A good way to encourage this is to welcome your child with open arms and listen to his problems, even if small or the problem seems petty to you. This sets up the relationship to be open to communication about things that are difficult in your child’s life.
This is a positive sign of an accepting, open, and flexible parent-child relationship. Some parents unwittingly restrict communication with their child through their behavior, such as over-reacting to thoughts or feelings they don’t like or those that question their behavior as a parent. Other parents appear so fragile to their children that they don’t want to burden their parent with their thoughts and feelings. I get concerned when parents say, “My child is my rock.” Parents are the rocks; children should never be their parent’s rock. You can support this by accepting your child’s thoughts and feelings without making it be about who you are. If you need additional support for your feelings, do that with another adult – not with your child.
Awesome parents give non-critical feedback about behavior and avoid labels such as ‘bad’, ‘naughty’, ‘greedy’, and ‘lazy’. If your child eats all the chocolate biscuits before anyone else has a chance to share them, an awesome parent focuses on the behavior: “You ate all the biscuits without sharing. It is important in our home that you share with your siblings. How do you think you could make this up to your family?” This is very different from saying, “You greedy girl. Go to your room.”

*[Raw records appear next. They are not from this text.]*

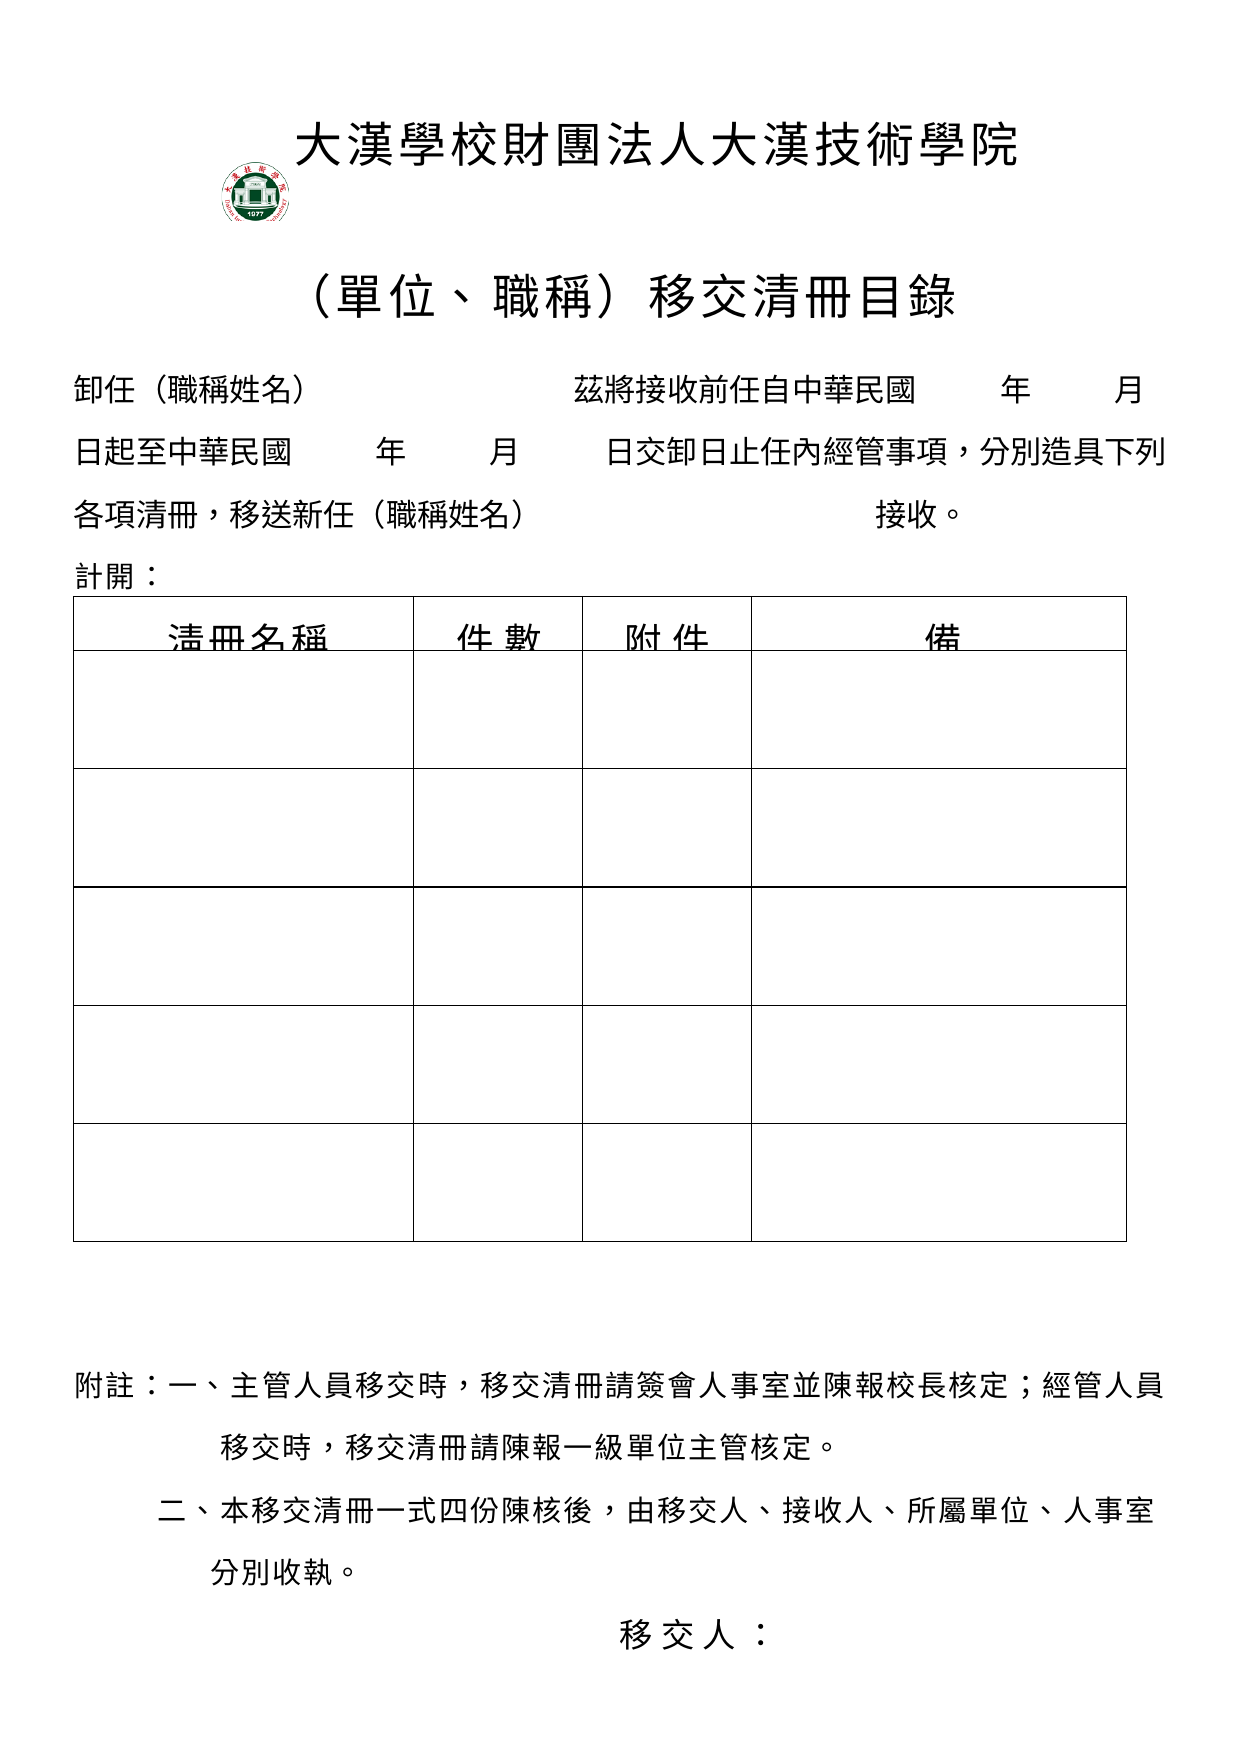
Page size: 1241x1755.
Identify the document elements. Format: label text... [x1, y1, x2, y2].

table_header 件數 [414, 597, 582, 650]
table_cell [74, 651, 413, 768]
table_cell [583, 651, 751, 768]
table_cell [74, 888, 413, 1004]
text 二、本移交清冊一式四份陳核後，由移交人、接收人、所屬單位、人事室分別收執。 [148, 1467, 1167, 1592]
table_cell [583, 888, 751, 1004]
table_cell [752, 1006, 1126, 1123]
table_cell [414, 1006, 582, 1123]
table_cell [752, 769, 1126, 886]
text （單位、職稱）移交清冊目錄 [73, 221, 1167, 346]
text 大漢學校財團法人大漢技術學院 [73, 96, 1167, 221]
table_cell [583, 769, 751, 886]
text 計開： [73, 533, 1167, 596]
table_cell [583, 1124, 751, 1241]
table_cell [752, 1124, 1126, 1241]
table_cell [74, 1124, 413, 1241]
table_cell [414, 651, 582, 768]
table_cell [74, 1006, 413, 1123]
table_cell [752, 888, 1126, 1004]
table_cell [414, 888, 582, 1004]
table_cell [74, 769, 413, 886]
table_header 附件 [583, 597, 751, 650]
table_header 淸冊名稱 [74, 597, 413, 650]
table_header 備 註 [752, 597, 1126, 650]
text 卸任（職稱姓名） 茲將接收前任自中華民國 年 月 日起至中華民國 年 月 日交卸日止任內經管事項，分別造具下列各項清冊，移送新任（職稱姓名） 接收。 [69, 346, 1167, 533]
table_cell [583, 1006, 751, 1123]
table_cell [414, 769, 582, 886]
table_cell [414, 1124, 582, 1241]
text 附註：一、主管人員移交時，移交清冊請簽會人事室並陳報校長核定；經管人員移交時，移交清冊請陳報一級單位主管核定。 [73, 1342, 1167, 1467]
text 移交人： [73, 1592, 1167, 1654]
table_cell [752, 651, 1126, 768]
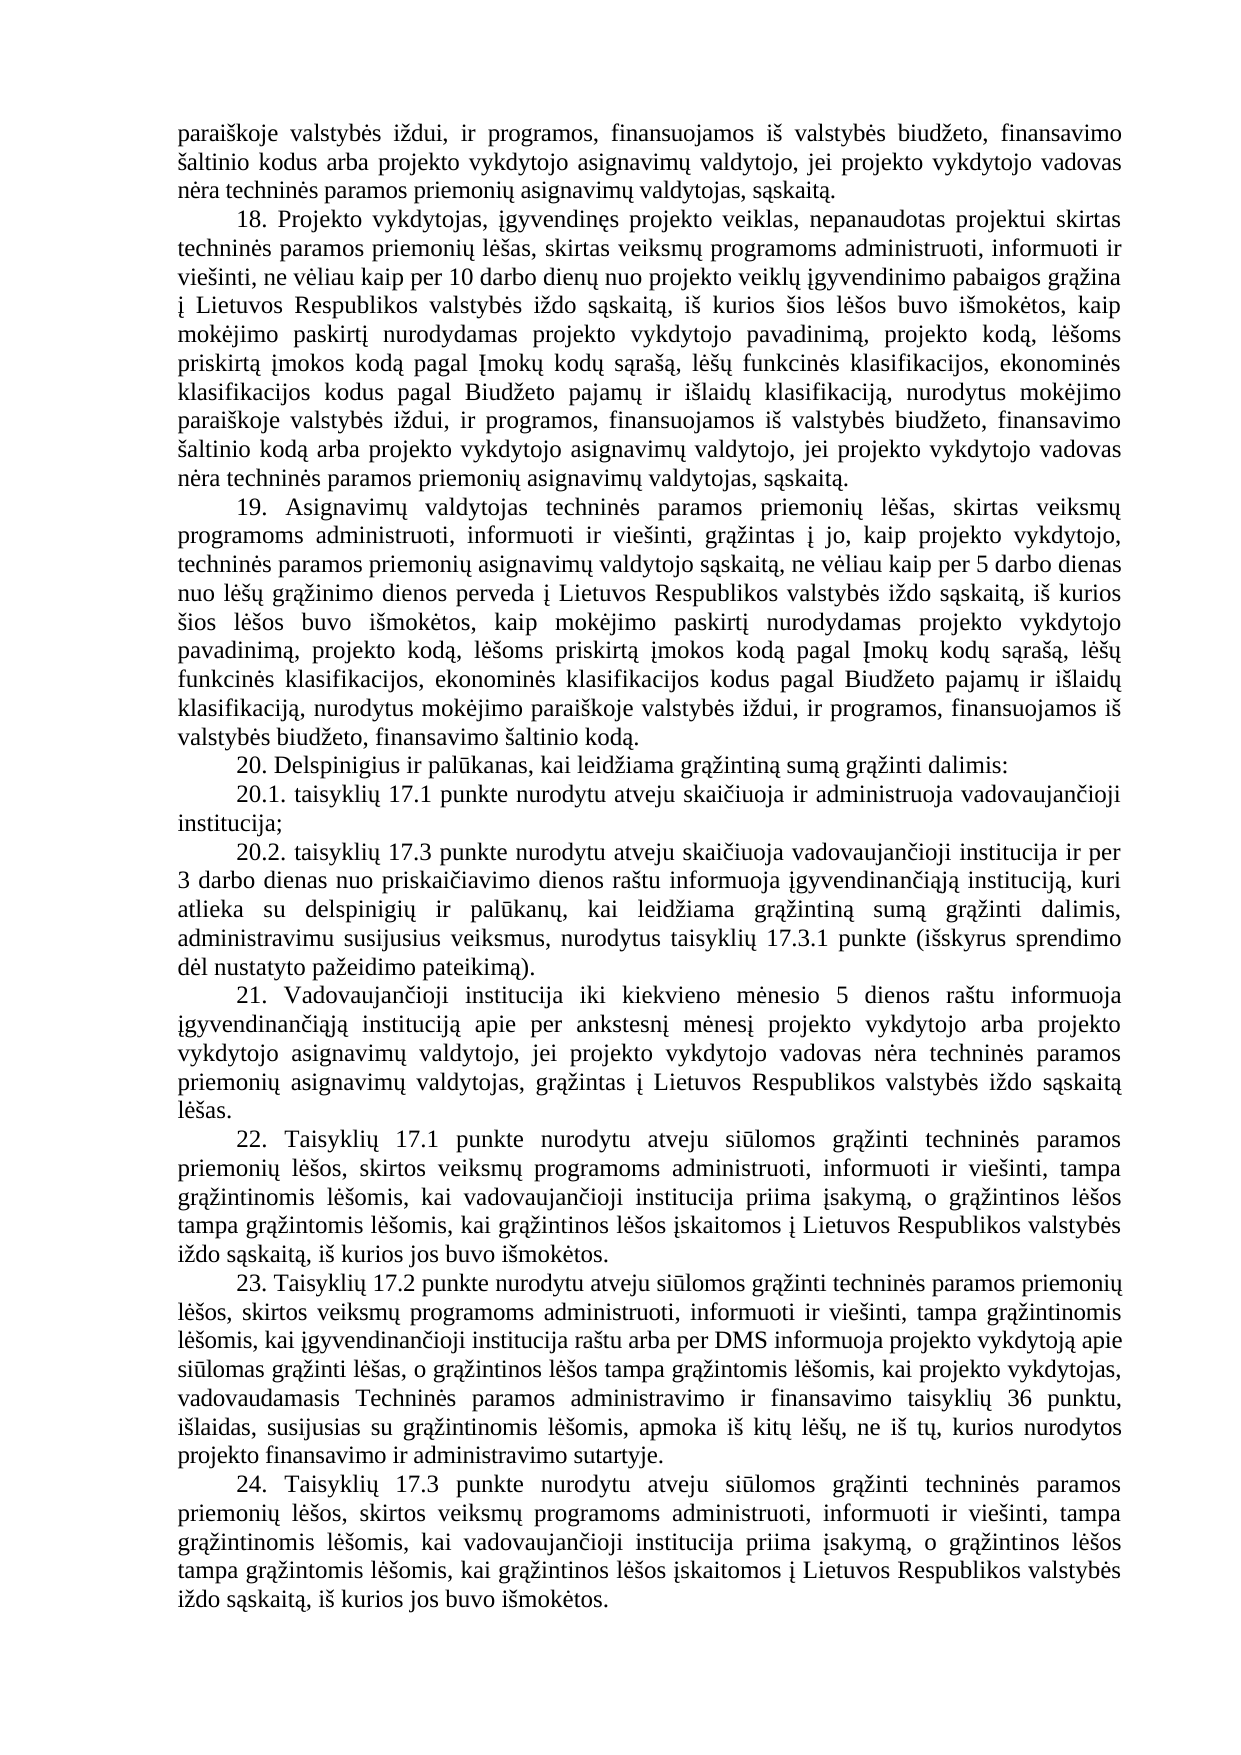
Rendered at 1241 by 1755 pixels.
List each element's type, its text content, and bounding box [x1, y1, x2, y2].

text paraiškoje valstybės iždui, ir programos, finansuojamos iš valstybės biudžeto, finansavimo šaltinio kodus arba projekto vykdytojo asignavimų valdytojo, jei projekto vykdytojo vadovas nėra techninės paramos priemonių asignavimų valdytojas, sąskaitą. [177, 118, 1122, 204]
text 21. Vadovaujančioji institucija iki kiekvieno mėnesio 5 dienos raštu informuoja įgyvendinančiąją instituciją apie per ankstesnį mėnesį projekto vykdytojo arba projekto vykdytojo asignavimų valdytojo, jei projekto vykdytojo vadovas nėra techninės paramos priemonių asignavimų valdytojas, grąžintas į Lietuvos Respublikos valstybės iždo sąskaitą lėšas. [177, 981, 1122, 1124]
text 20.1. taisyklių 17.1 punkte nurodytu atveju skaičiuoja ir administruoja vadovaujančioji institucija; [177, 779, 1122, 837]
text 18. Projekto vykdytojas, įgyvendinęs projekto veiklas, nepanaudotas projektui skirtas techninės paramos priemonių lėšas, skirtas veiksmų programoms administruoti, informuoti ir viešinti, ne vėliau kaip per 10 darbo dienų nuo projekto veiklų įgyvendinimo pabaigos grąžina į Lietuvos Respublikos valstybės iždo sąskaitą, iš kurios šios lėšos buvo išmokėtos, kaip mokėjimo paskirtį nurodydamas projekto vykdytojo pavadinimą, projekto kodą, lėšoms priskirtą įmokos kodą pagal Įmokų kodų sąrašą, lėšų funkcinės klasifikacijos, ekonominės klasifikacijos kodus pagal Biudžeto pajamų ir išlaidų klasifikaciją, nurodytus mokėjimo paraiškoje valstybės iždui, ir programos, finansuojamos iš valstybės biudžeto, finansavimo šaltinio kodą arba projekto vykdytojo asignavimų valdytojo, jei projekto vykdytojo vadovas nėra techninės paramos priemonių asignavimų valdytojas, sąskaitą. [177, 204, 1122, 492]
text 23. Taisyklių 17.2 punkte nurodytu atveju siūlomos grąžinti techninės paramos priemonių lėšos, skirtos veiksmų programoms administruoti, informuoti ir viešinti, tampa grąžintinomis lėšomis, kai įgyvendinančioji institucija raštu arba per DMS informuoja projekto vykdytoją apie siūlomas grąžinti lėšas, o grąžintinos lėšos tampa grąžintomis lėšomis, kai projekto vykdytojas, vadovaudamasis Techninės paramos administravimo ir finansavimo taisyklių 36 punktu, išlaidas, susijusias su grąžintinomis lėšomis, apmoka iš kitų lėšų, ne iš tų, kurios nurodytos projekto finansavimo ir administravimo sutartyje. [177, 1268, 1122, 1469]
text 19. Asignavimų valdytojas techninės paramos priemonių lėšas, skirtas veiksmų programoms administruoti, informuoti ir viešinti, grąžintas į jo, kaip projekto vykdytojo, techninės paramos priemonių asignavimų valdytojo sąskaitą, ne vėliau kaip per 5 darbo dienas nuo lėšų grąžinimo dienos perveda į Lietuvos Respublikos valstybės iždo sąskaitą, iš kurios šios lėšos buvo išmokėtos, kaip mokėjimo paskirtį nurodydamas projekto vykdytojo pavadinimą, projekto kodą, lėšoms priskirtą įmokos kodą pagal Įmokų kodų sąrašą, lėšų funkcinės klasifikacijos, ekonominės klasifikacijos kodus pagal Biudžeto pajamų ir išlaidų klasifikaciją, nurodytus mokėjimo paraiškoje valstybės iždui, ir programos, finansuojamos iš valstybės biudžeto, finansavimo šaltinio kodą. [177, 492, 1122, 751]
text 22. Taisyklių 17.1 punkte nurodytu atveju siūlomos grąžinti techninės paramos priemonių lėšos, skirtos veiksmų programoms administruoti, informuoti ir viešinti, tampa grąžintinomis lėšomis, kai vadovaujančioji institucija priima įsakymą, o grąžintinos lėšos tampa grąžintomis lėšomis, kai grąžintinos lėšos įskaitomos į Lietuvos Respublikos valstybės iždo sąskaitą, iš kurios jos buvo išmokėtos. [177, 1124, 1122, 1268]
text 20. Delspinigius ir palūkanas, kai leidžiama grąžintiną sumą grąžinti dalimis: [177, 751, 1122, 779]
text 20.2. taisyklių 17.3 punkte nurodytu atveju skaičiuoja vadovaujančioji institucija ir per 3 darbo dienas nuo priskaičiavimo dienos raštu informuoja įgyvendinančiąją instituciją, kuri atlieka su delspinigių ir palūkanų, kai leidžiama grąžintiną sumą grąžinti dalimis, administravimu susijusius veiksmus, nurodytus taisyklių 17.3.1 punkte (išskyrus sprendimo dėl nustatyto pažeidimo pateikimą). [177, 837, 1122, 981]
text 24. Taisyklių 17.3 punkte nurodytu atveju siūlomos grąžinti techninės paramos priemonių lėšos, skirtos veiksmų programoms administruoti, informuoti ir viešinti, tampa grąžintinomis lėšomis, kai vadovaujančioji institucija priima įsakymą, o grąžintinos lėšos tampa grąžintomis lėšomis, kai grąžintinos lėšos įskaitomos į Lietuvos Respublikos valstybės iždo sąskaitą, iš kurios jos buvo išmokėtos. [177, 1469, 1122, 1613]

Pursuing interests and talents helps children feel a sense of mastery and achievement. It can positively engage children through the teen and young adult years, teaching persistence and helping protect against risk-taking behavior. It’s a wonderful thing to excel at something you love. Sometimes, I see parents directing children’s interests to fulfill unmet dreams and needs of their own. When you force a child to excel for your own reasons, all sorts of things can go wrong, even when they look like they’re going right. This can set children up for feeling like a failure, feeling intense levels of pressure, and feeling controlled. Also, if they fail and a narcissist parent’s ambition is behind it, children wear the burden of disappointing their parent on top of their own disappointment.
Awesome parents guide their child’s behavior by setting considered boundaries and limits. Children without limits and boundaries often end up in a lot of trouble or lost. Boundaries help children feel loved and valued, even if they don’t like the boundaries some of the time. Some examples of helpful limits include a bedtime routine, respectful language towards family members, and not permitting teens to attend parties where alcohol is supplied.
Being able to repair relationship ruptures with your child is a sign of being an awesome parent. If you yell, over-react, or call your child a name, it is important to repair that rupture with your child. Talking with your child about how you wished you had handled the situation can help. Explaining that your big feelings got in the way of you being able to respond in the way you should have also helps.
Although it’s tempting to look for signs of successful parenting, such as reading levels, whether they eat the “right foods,” or win on the football field, successful parenting is about providing a secure base for your child. This creates a place from which your child can thrive. It consists of an ongoing lifelong relationship not contingent on external results, but rather on love, respect, and connection. That’s what being an awesome parent all is about.